Top of Source information

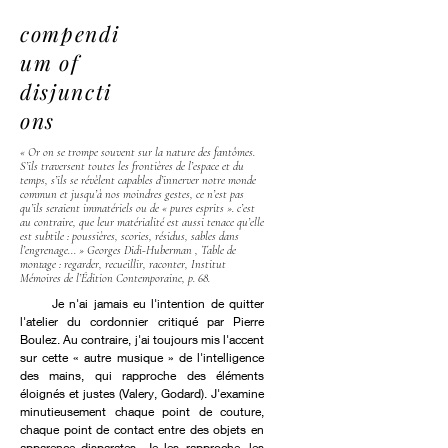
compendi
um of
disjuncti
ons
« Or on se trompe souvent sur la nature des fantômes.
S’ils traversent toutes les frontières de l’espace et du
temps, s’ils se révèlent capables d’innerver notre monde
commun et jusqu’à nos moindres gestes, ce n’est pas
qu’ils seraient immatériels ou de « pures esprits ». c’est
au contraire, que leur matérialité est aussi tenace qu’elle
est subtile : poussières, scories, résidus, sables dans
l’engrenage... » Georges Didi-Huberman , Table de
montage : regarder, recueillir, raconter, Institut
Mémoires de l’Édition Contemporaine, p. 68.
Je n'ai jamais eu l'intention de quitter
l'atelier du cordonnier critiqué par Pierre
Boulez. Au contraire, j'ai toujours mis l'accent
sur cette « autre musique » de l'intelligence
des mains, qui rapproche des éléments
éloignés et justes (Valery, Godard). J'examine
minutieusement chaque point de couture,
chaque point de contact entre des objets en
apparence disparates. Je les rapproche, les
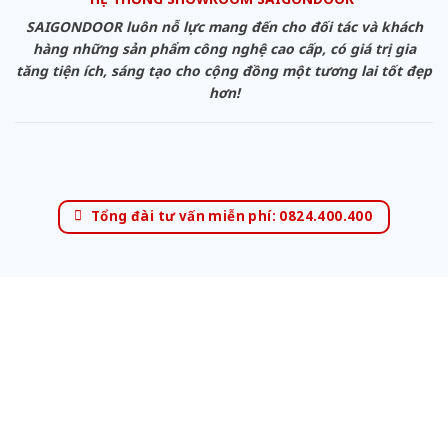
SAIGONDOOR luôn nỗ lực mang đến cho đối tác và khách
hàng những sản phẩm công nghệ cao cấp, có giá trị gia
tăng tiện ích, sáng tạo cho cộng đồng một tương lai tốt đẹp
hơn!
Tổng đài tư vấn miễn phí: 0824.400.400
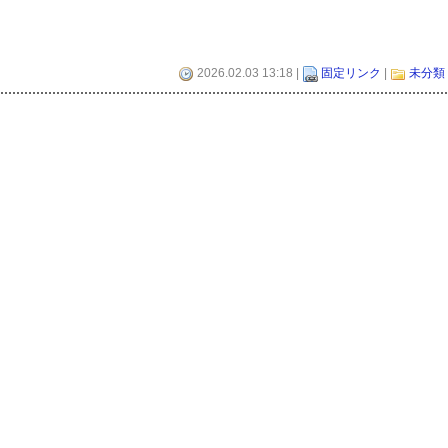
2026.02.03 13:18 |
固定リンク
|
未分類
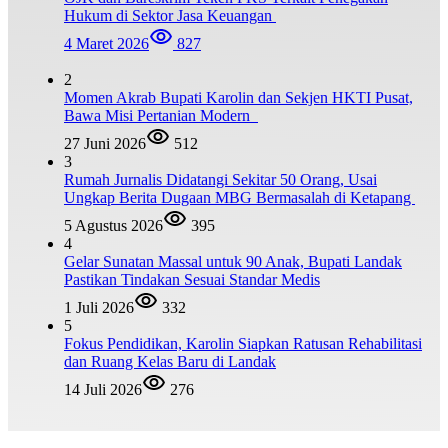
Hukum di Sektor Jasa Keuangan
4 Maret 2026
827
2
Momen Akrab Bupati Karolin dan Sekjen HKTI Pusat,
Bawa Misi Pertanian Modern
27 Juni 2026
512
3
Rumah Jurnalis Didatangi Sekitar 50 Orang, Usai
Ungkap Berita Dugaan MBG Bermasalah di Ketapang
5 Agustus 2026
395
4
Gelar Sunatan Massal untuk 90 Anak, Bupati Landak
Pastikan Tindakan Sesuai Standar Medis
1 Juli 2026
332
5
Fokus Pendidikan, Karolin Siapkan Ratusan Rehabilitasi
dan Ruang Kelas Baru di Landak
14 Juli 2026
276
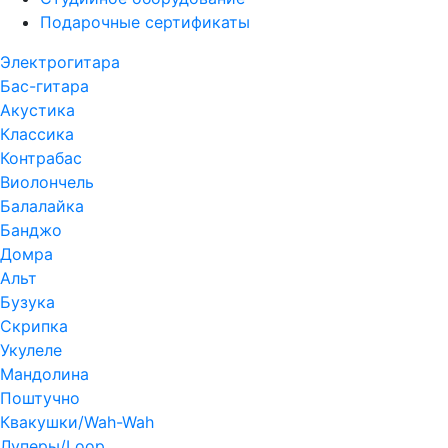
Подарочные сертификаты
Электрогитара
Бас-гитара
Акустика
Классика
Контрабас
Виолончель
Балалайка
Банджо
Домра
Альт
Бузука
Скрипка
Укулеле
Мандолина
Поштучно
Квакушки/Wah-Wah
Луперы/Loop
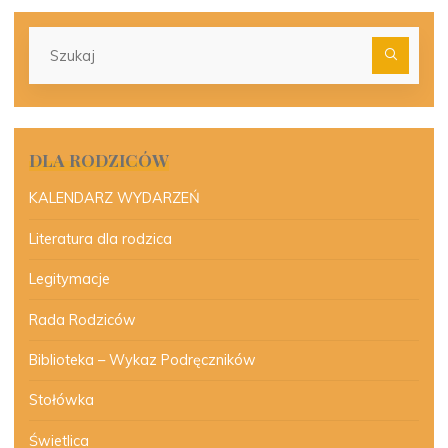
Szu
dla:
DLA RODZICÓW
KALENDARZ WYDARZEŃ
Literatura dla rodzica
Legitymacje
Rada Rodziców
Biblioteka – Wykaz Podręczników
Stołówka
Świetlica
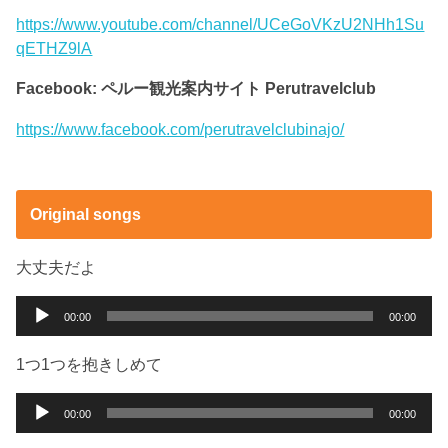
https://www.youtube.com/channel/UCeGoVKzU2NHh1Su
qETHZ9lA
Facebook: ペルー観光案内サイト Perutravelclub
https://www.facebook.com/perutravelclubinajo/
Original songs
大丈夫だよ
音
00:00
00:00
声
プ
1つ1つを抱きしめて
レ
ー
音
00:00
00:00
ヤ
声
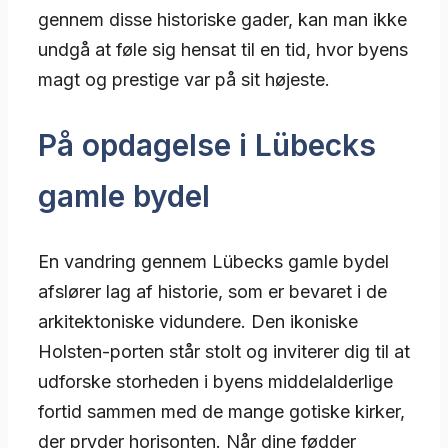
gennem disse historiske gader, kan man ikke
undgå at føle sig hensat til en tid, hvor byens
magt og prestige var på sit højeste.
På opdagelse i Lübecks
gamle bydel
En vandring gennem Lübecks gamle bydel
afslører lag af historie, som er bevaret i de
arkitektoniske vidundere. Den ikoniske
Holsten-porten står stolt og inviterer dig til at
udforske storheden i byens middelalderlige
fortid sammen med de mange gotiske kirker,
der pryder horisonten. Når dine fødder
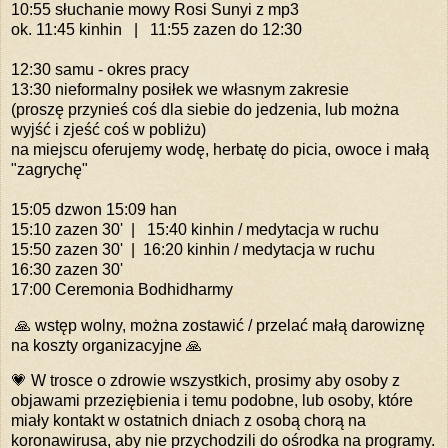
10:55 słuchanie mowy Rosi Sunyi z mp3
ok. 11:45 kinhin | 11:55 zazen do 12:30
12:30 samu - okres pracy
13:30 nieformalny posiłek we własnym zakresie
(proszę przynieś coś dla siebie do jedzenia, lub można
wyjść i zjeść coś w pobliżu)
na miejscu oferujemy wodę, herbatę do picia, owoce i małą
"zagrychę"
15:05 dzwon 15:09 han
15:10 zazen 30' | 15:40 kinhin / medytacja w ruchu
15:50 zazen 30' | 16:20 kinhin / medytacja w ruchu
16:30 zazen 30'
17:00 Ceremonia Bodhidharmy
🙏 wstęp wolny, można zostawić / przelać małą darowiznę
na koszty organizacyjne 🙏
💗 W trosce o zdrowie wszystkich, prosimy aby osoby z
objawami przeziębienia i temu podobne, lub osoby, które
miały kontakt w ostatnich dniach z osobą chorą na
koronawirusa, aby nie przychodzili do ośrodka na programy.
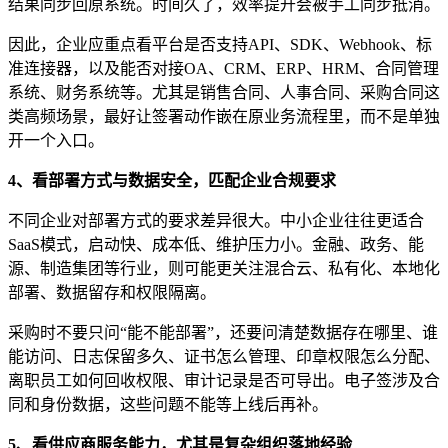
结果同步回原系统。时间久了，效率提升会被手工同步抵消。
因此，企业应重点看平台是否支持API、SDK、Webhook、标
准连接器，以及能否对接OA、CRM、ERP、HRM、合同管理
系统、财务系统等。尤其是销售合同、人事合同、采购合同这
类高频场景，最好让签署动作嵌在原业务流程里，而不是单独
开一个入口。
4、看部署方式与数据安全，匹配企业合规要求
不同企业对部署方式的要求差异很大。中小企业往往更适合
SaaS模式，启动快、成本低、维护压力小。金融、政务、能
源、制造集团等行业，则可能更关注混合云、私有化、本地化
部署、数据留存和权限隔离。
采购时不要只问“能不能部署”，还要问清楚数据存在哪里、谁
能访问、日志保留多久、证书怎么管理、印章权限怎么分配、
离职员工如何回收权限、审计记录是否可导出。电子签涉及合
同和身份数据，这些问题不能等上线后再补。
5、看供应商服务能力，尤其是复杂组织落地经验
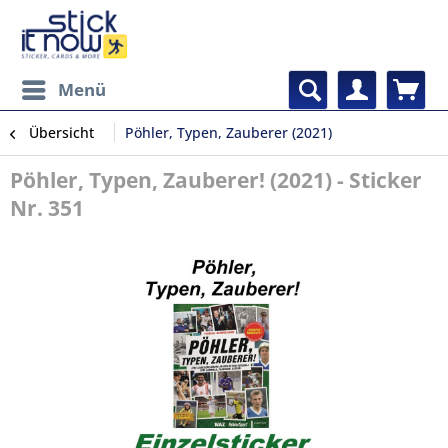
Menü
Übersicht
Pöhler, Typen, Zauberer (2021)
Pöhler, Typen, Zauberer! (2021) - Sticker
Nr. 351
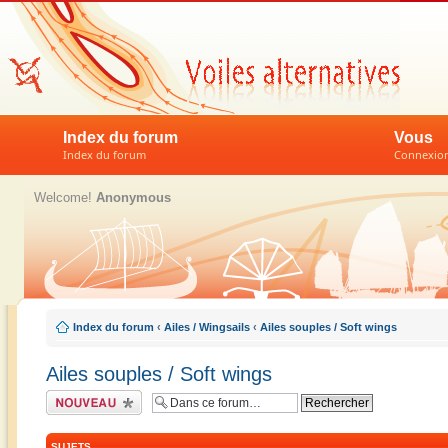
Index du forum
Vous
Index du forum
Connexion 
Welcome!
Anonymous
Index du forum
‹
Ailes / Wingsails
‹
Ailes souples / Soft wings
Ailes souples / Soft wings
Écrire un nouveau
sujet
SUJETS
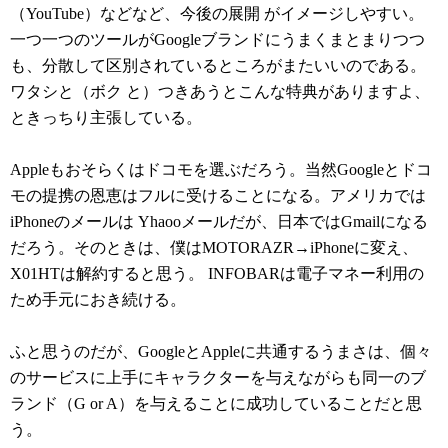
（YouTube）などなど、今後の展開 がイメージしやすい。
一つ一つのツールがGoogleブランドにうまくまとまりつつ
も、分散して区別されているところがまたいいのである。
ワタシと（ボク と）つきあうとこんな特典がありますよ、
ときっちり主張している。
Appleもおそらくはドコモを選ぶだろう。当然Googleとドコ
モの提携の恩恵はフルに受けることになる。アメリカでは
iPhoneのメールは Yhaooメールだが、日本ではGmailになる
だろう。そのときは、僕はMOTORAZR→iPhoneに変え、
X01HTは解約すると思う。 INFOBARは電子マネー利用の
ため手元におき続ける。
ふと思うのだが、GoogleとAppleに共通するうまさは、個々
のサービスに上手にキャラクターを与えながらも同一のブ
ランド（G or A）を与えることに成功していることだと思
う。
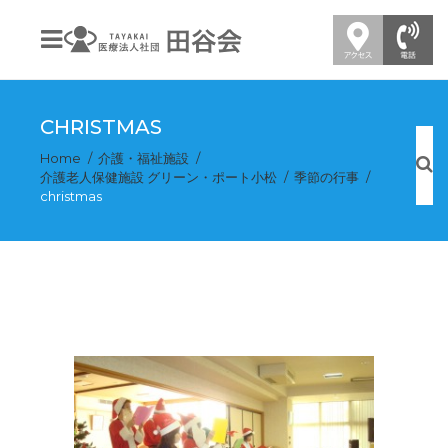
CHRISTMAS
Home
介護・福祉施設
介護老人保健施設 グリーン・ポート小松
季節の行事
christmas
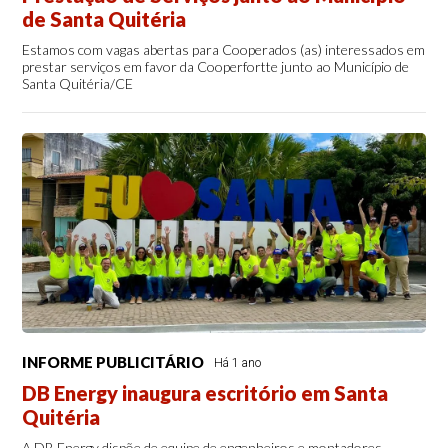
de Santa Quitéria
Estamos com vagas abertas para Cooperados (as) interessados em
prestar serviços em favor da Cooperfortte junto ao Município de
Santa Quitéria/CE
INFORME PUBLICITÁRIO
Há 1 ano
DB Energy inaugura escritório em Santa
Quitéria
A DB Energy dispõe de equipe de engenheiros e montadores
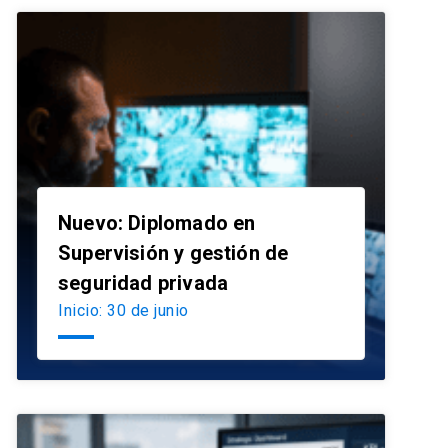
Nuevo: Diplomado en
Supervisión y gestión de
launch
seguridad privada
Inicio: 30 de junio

Bottom of Source information

**Try it**
Every line above in which the word "contraire" is present must be copied into the answer.

**Your response**
au contraire, que leur matérialité est aussi tenace qu’elle
Boulez. Au contraire, j'ai toujours mis l'accent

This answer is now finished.